Studio album by Busdriver & Radioinactive with Daedelus
- Released: February 18, 2003
- Genre: Hip hop
- Length: 60:47
- Label: Mush Records
- Producer: Daedelus

= The Weather (Busdriver, Radioinactive and Daedelus album) =

The Weather is a collaborative studio album by Busdriver & Radioinactive with Daedelus. It was released on Mush Records on February 18, 2003.

Daedelus released a reworking instrumental version of the album, titled Rethinking the Weather, on Mush Records on June 10, 2003.

Supplied material:

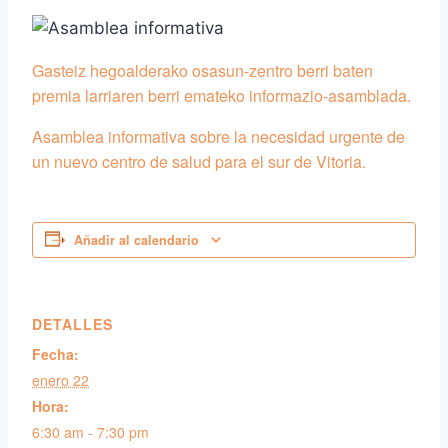
Gasteiz hegoalderako osasun-zentro berri baten
premia larriaren berri emateko informazio-asamblada.
Asamblea informativa sobre la necesidad urgente de
un nuevo centro de salud para el sur de Vitoria.
Añadir al calendario
DETALLES
Fecha:
enero 22
Hora:
6:30 am - 7:30 pm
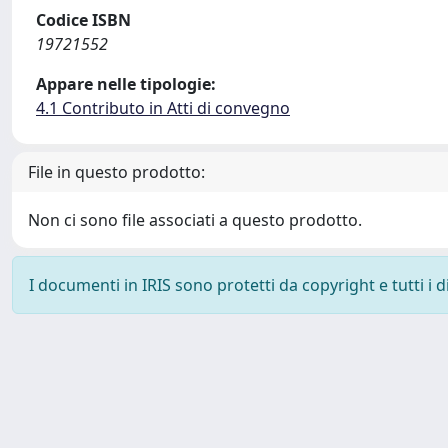
Codice ISBN
19721552
Appare nelle tipologie:
4.1 Contributo in Atti di convegno
File in questo prodotto:
Non ci sono file associati a questo prodotto.
I documenti in IRIS sono protetti da copyright e tutti i di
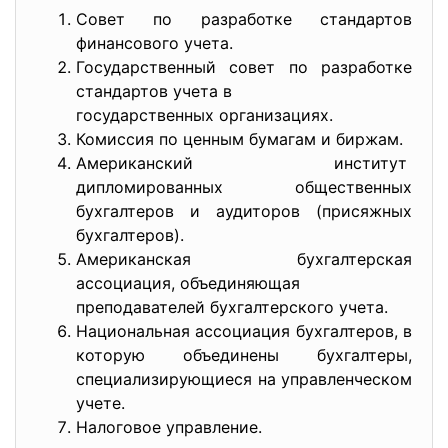
Совет по разработке стандартов
финансового учета.
Государственный совет по разработке
стандартов учета в
государственных организациях.
Комиссия по ценным бумагам и биржам.
Американский институт
дипломированных общественных
бухгалтеров и аудиторов (присяжных
бухгалтеров).
Американская бухгалтерская
ассоциация, объединяющая
преподавателей бухгалтерского учета.
Национальная ассоциация бухгалтеров, в
которую объединены бухгалтеры,
специализирующиеся на управленческом
учете.
Налоговое управление.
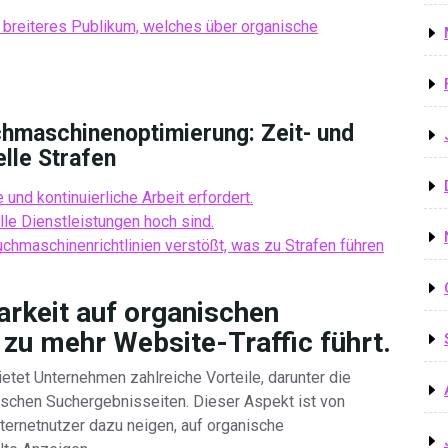
 breiteres Publikum, welches über organische
chmaschinenoptimierung: Zeit- und
lle Strafen
 und kontinuierliche Arbeit erfordert.
elle Dienstleistungen hoch sind.
chmaschinenrichtlinien verstößt, was zu Strafen führen
arkeit auf organischen
zu mehr Website-Traffic führt.
tet Unternehmen zahlreiche Vorteile, darunter die
ischen Suchergebnisseiten. Dieser Aspekt ist von
ternetnutzer dazu neigen, auf organische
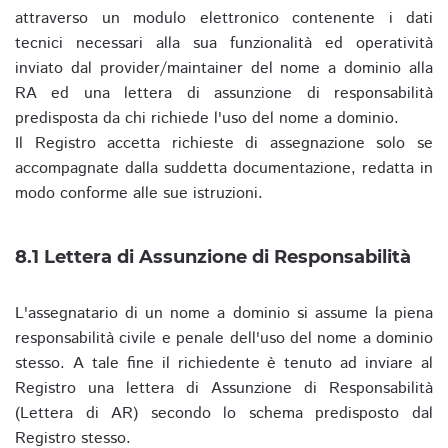
attraverso un modulo elettronico contenente i dati
tecnici necessari alla sua funzionalità ed operatività
inviato dal provider/maintainer del nome a dominio alla
RA ed una lettera di assunzione di responsabilità
predisposta da chi richiede l'uso del nome a dominio.
Il Registro accetta richieste di assegnazione solo se
accompagnate dalla suddetta documentazione, redatta in
modo conforme alle sue istruzioni.
8.1 Lettera di Assunzione di Responsabilità
L'assegnatario di un nome a dominio si assume la piena
responsabilità civile e penale dell'uso del nome a dominio
stesso. A tale fine il richiedente è tenuto ad inviare al
Registro una lettera di Assunzione di Responsabilità
(Lettera di AR) secondo lo schema predisposto dal
Registro stesso.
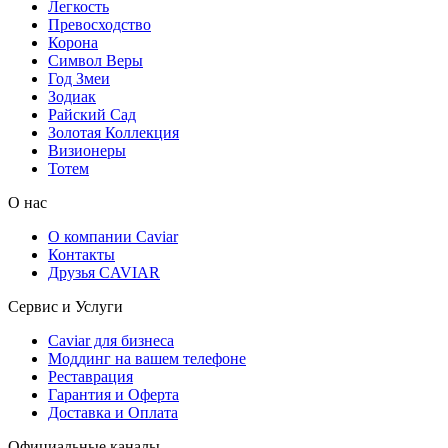
Легкость
Превосходство
Корона
Символ Веры
Год Змеи
Зодиак
Райский Сад
Золотая Коллекция
Визионеры
Тотем
О нас
О компании Caviar
Контакты
Друзья CAVIAR
Сервис и Услуги
Caviar для бизнеса
Моддинг на вашем телефоне
Реставрация
Гарантия и Оферта
Доставка и Оплата
Официальные каналы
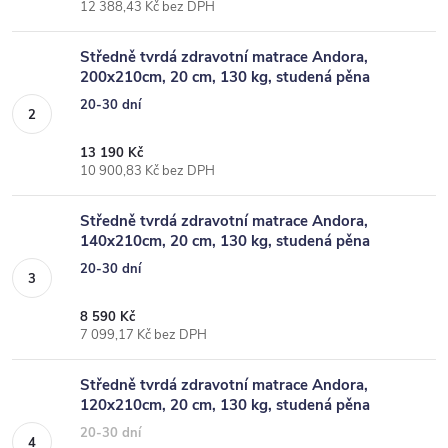
12 388,43 Kč bez DPH
Středně tvrdá zdravotní matrace Andora,
200x210cm, 20 cm, 130 kg, studená pěna
20-30 dní
13 190 Kč
10 900,83 Kč bez DPH
Středně tvrdá zdravotní matrace Andora,
140x210cm, 20 cm, 130 kg, studená pěna
20-30 dní
8 590 Kč
7 099,17 Kč bez DPH
Středně tvrdá zdravotní matrace Andora,
120x210cm, 20 cm, 130 kg, studená pěna
20-30 dní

Work to complete:
According to the album text, what is the title of the instrumental version Daedelus released? The material has no connection to the album text.

Answer section:
Rethinking the Weather